Cette étape est très souvent ignorée du grand public : après la numérisation, les images sont données au service patrimonial pour vérification. Travail extrêmement long, à faire dans un temps court, fixé dans le contrat. Les reprises (et il n'y en a toujours) à faire sont listées, retournées au prestataire de numérisation et... revérifiées.

 

7. De la phase de test au jour J

 

Les images sont prêtes, sauvegardées sur des serveurs en miroir. Y a qu'à … faire en sorte de relier moteur de recherche et lots d'images. Les listes d'images Excel passent dans une moulinette de scripts informatiques. Formulaires de recherche – standards pour certains, customisables pour d'autres – et listes de résultats sont paramétrés.
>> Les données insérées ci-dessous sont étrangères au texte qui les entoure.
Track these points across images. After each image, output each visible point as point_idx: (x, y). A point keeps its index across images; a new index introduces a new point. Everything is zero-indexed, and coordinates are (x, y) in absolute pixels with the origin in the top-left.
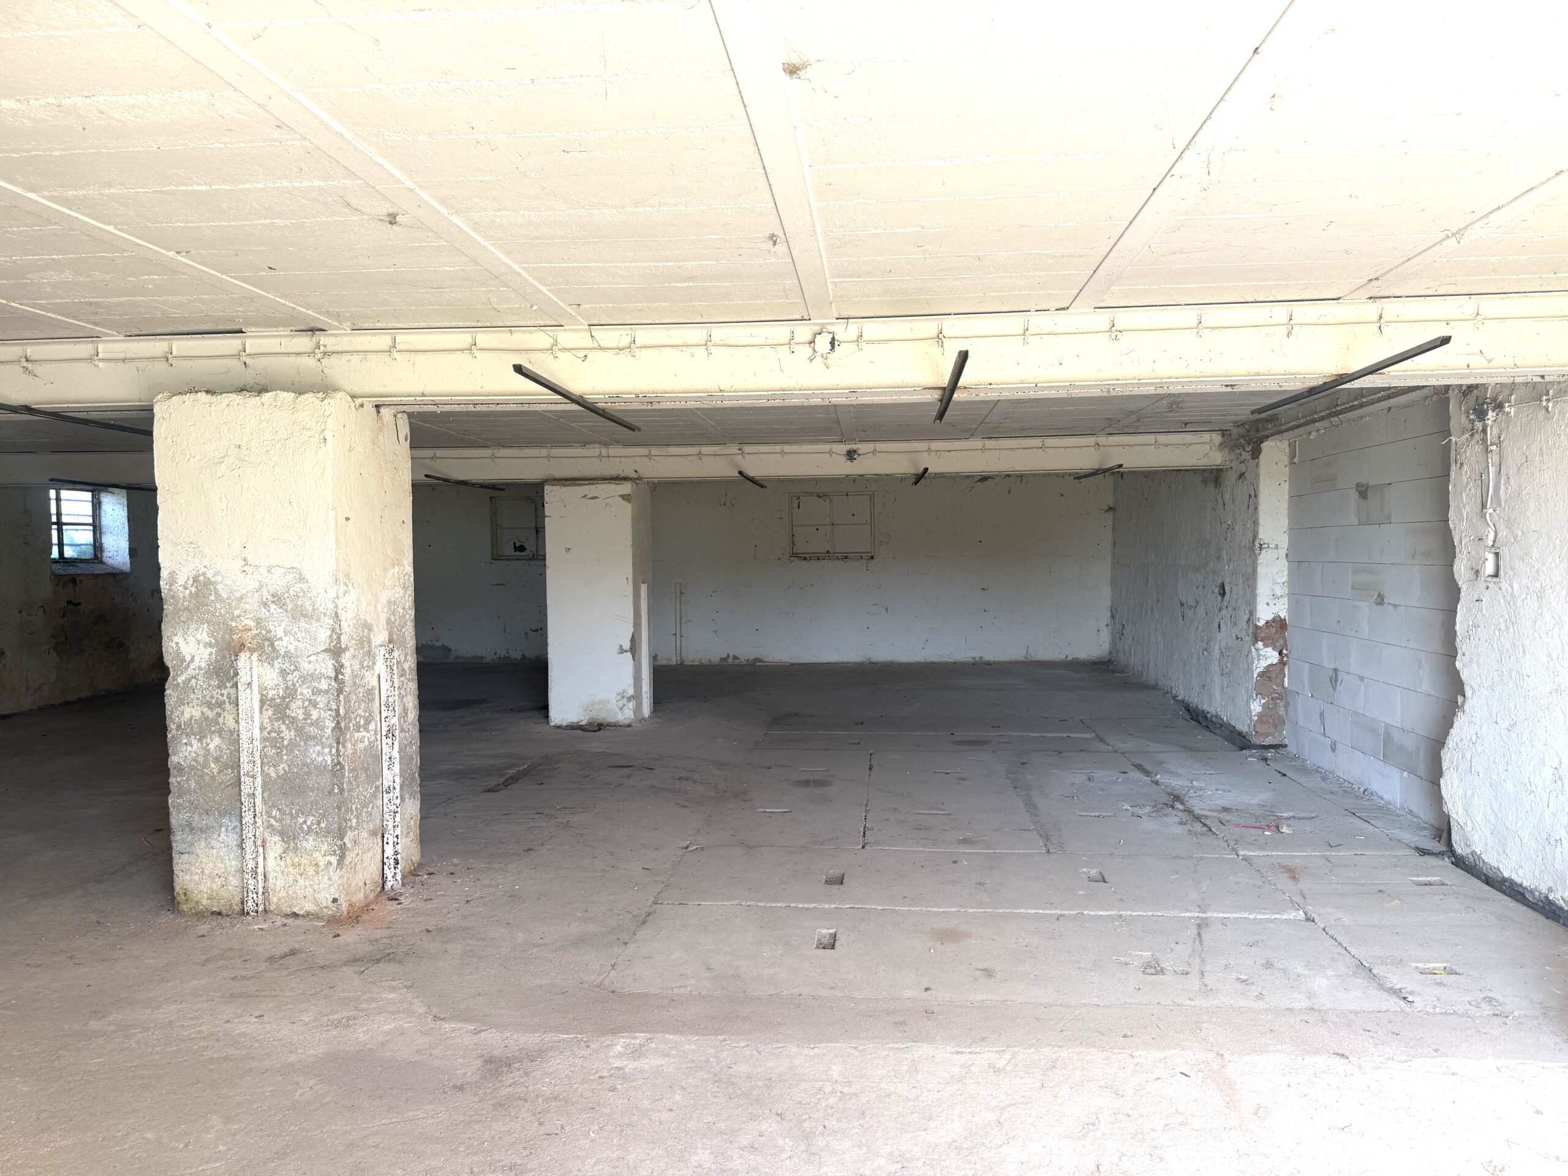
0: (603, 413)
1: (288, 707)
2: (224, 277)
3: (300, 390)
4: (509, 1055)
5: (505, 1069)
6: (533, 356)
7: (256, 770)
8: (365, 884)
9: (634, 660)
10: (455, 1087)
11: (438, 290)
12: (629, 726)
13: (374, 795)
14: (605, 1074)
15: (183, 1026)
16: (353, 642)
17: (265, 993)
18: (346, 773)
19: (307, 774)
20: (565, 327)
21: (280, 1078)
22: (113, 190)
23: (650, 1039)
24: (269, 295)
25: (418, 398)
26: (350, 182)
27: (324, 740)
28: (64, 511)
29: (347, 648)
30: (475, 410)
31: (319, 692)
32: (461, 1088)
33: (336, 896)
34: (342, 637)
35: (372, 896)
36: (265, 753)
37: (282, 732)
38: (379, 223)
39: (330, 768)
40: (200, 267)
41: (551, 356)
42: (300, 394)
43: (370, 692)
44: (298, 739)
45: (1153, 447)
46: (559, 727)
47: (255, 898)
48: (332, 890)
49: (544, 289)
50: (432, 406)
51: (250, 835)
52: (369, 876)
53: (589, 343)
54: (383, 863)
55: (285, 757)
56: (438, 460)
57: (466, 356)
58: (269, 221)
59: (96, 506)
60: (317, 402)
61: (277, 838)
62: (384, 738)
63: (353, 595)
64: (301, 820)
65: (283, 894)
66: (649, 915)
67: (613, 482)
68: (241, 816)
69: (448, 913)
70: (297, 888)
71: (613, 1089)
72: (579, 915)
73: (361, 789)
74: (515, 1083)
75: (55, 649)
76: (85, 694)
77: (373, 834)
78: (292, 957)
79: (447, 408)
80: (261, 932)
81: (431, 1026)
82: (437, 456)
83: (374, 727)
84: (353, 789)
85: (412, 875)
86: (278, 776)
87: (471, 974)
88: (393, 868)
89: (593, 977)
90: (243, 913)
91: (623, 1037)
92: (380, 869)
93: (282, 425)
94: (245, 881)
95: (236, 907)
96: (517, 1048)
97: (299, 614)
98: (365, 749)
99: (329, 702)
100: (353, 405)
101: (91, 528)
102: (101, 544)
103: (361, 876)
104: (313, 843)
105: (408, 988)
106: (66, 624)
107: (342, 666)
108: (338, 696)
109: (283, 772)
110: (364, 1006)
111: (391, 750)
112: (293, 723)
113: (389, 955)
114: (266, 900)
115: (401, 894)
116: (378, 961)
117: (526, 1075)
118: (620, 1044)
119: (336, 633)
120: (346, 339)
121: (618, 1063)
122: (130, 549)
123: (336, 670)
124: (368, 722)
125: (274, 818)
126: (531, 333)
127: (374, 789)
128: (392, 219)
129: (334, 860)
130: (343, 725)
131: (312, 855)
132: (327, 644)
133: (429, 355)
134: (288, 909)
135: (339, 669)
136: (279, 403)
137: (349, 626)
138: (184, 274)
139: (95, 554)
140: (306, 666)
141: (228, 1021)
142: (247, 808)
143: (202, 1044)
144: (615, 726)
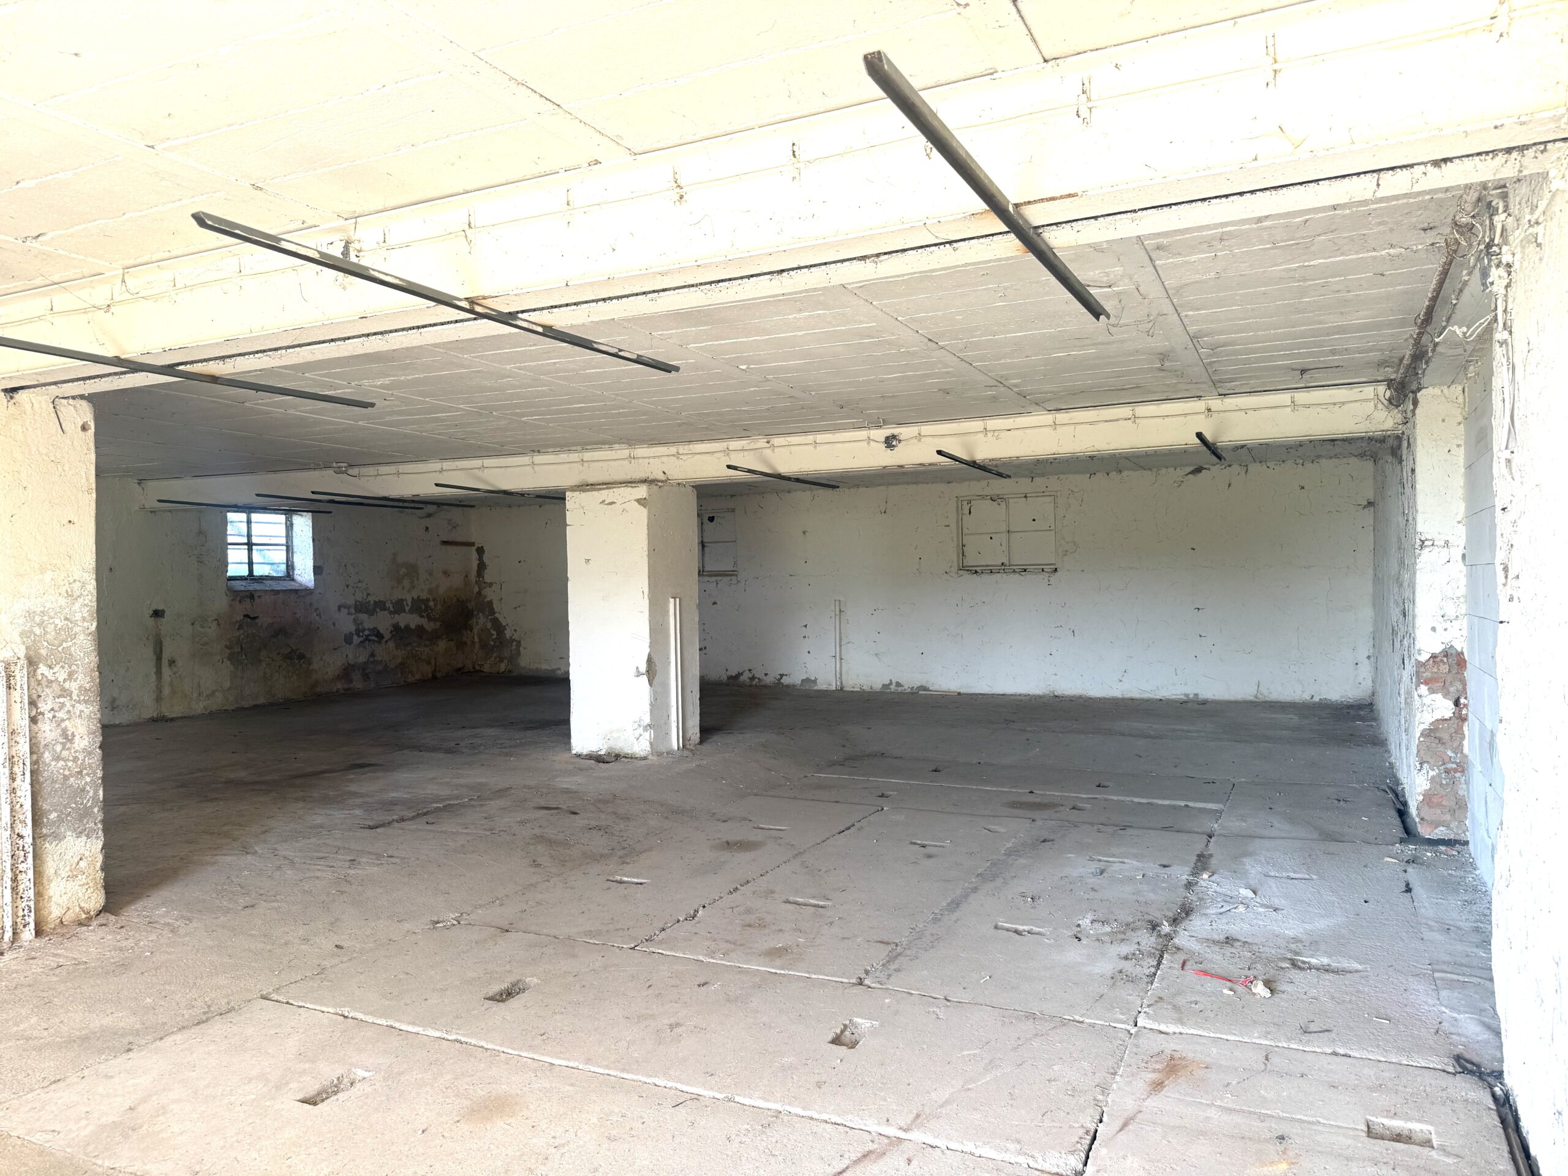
9: (651, 684)
12: (645, 758)
28: (253, 533)
45: (1289, 409)
46: (578, 756)
56: (486, 470)
59: (289, 527)
67: (629, 485)
75: (229, 659)
76: (262, 701)
82: (485, 466)
85: (77, 924)
88: (11, 918)
101: (285, 548)
102: (292, 563)
106: (242, 636)
122: (315, 567)
139: (288, 572)
144: (632, 758)
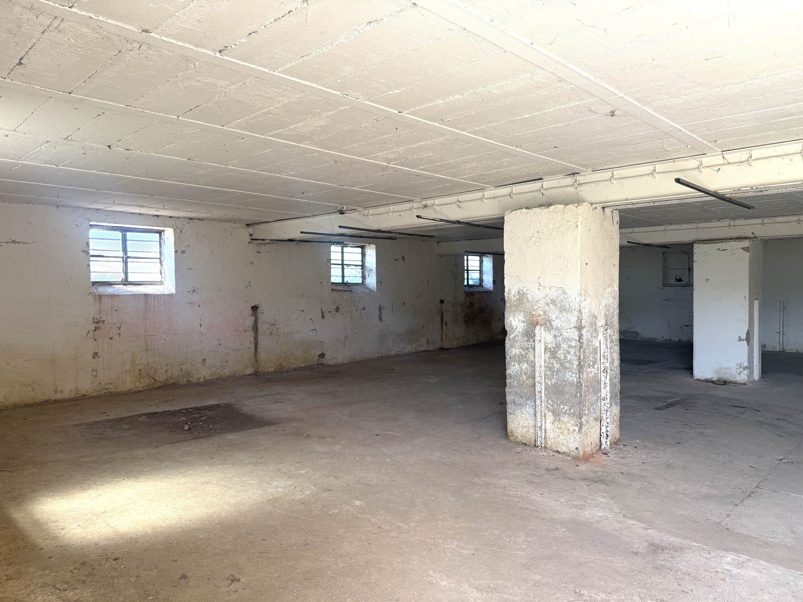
0: (730, 200)
1: (557, 352)
2: (535, 155)
3: (566, 203)
4: (663, 545)
5: (660, 551)
6: (687, 173)
7: (542, 380)
8: (591, 443)
9: (748, 345)
10: (633, 552)
11: (635, 145)
12: (744, 384)
13: (597, 400)
14: (719, 570)
15: (510, 490)
16: (588, 324)
17: (544, 484)
18: (583, 387)
19: (565, 385)
20: (707, 155)
21: (549, 524)
22: (492, 124)
23: (749, 560)
24: (554, 160)
25: (624, 202)
26: (592, 100)
27: (573, 370)
28: (469, 265)
29: (585, 327)
30: (654, 205)
31: (571, 347)
32: (636, 554)
33: (578, 447)
34: (582, 321)
35: (595, 450)
36: (546, 373)
37: (554, 364)
38: (606, 117)
39: (576, 384)
40: (525, 152)
41: (698, 172)
42: (566, 205)
43: (595, 349)
44: (561, 368)
46: (699, 380)
47: (541, 440)
48: (576, 443)
49: (694, 136)
50: (631, 205)
51: (539, 410)
52: (594, 440)
53: (722, 161)
54: (601, 435)
55: (555, 376)
56: (634, 234)
57: (650, 177)
58: (555, 125)
59: (481, 262)
60: (575, 208)
61: (551, 414)
62: (602, 372)
63: (588, 300)
64: (562, 407)
65: (553, 441)
66: (753, 493)
67: (737, 240)
68: (535, 401)
69: (633, 467)
70: (559, 439)
71: (723, 580)
72: (708, 483)
73: (590, 396)
74: (665, 560)
75: (465, 323)
76: (475, 342)
77: (596, 419)
78: (557, 471)
79: (639, 205)
80: (543, 457)
81: (622, 519)
83: (597, 367)
84: (586, 396)
85: (615, 444)
86: (552, 385)
87: (644, 499)
88: (605, 439)
89: (715, 518)
90: (535, 446)
91: (732, 554)
92: (599, 438)
93: (558, 220)
94: (537, 431)
95: (532, 443)
96: (667, 542)
97: (563, 309)
98: (592, 377)
99: (576, 352)
100: (591, 208)
101: (479, 272)
102: (482, 279)
103: (589, 439)
104: (567, 419)
105: (611, 498)
106: (469, 313)
107: (582, 335)
108: (580, 349)
109: (554, 383)
110: (589, 501)
111: (606, 379)
112: (559, 360)
113: (602, 480)
114: (546, 442)
115: (609, 452)
116: (597, 482)
117: (672, 558)
118: (730, 557)
119: (580, 319)
120: (589, 176)
121: (728, 567)
122: (493, 281)
123: (579, 337)
124: (594, 363)
125: (550, 404)
126: (686, 161)
127: (596, 397)
128: (613, 114)
129: (577, 429)
130: (582, 364)
131: (566, 424)
132: (575, 324)
133: (630, 180)
134: (555, 449)
135: (581, 337)
136: (557, 211)
137: (586, 316)
138: (519, 156)
139: (480, 283)
140: (565, 334)
141: (528, 493)
142: (538, 398)
143: (517, 500)
144: (736, 383)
Textes de présentation et bulles d'aide à la recherche sont prêts. Le tout est habillé par la charte graphique de la collectivité, histoire de ne pas jurer avec le reste du site Internet.

L'heure a sonné de tester, avant de lancer l'ouverture. Il y a toujours une information à afficher en plus, une police ou un gras à changer, une icône qui ne convient pas, parce que finalement à l'écran ça ne rend pas jamais exactement comme supposé... C'est le jeu.

 

 

D-Day. Annoncé en grande pompe ou téléphone arabe généalogique, il faut espérer que l'afflux réel d'internautes corresponde à celui envisagé. Guetter les premières réactions , même s'il y aura toujours des râleurs. Bannir l'angoisse du temps de chargement. Visualiser les stats Google Analytics avec un oeil satisfait. Et respirer...

 

8. Euh, au fait, ça prend combien de temps ?

 

Tout dépend de ce qu'on considère comme point de départ... Le vote du budget ? Le début de la rédaction du cahier des charges ? La publication ? L'attribution du marché ? Bref, impossible de dire. Théoriquement ça peut prendre 3 mois à partir de l'attribution... D'ailleurs les calendriers prévisionnels qui figurent dans certains marchés sont optimistes. En pratique, il vaut mieux compter au moins six mois, chaque partenaire ne s'occupant pas d'un seul projet. Et les retards, côté public comme côté privé (j'insiste sur le "comme"), sont fréquents et se répercutent en chaîne. Et pour en terminer avec la pratique : ça peut durer plusieurs années. Patience est mère de sûreté...

Les uns trépignent, les autres se réjouissent... Et personnellement, quand je jette un oeil sur ce qui se fait en matière d'archives en ligne chez nos voisins, je trouve qu'on est plutôt très bien lôti.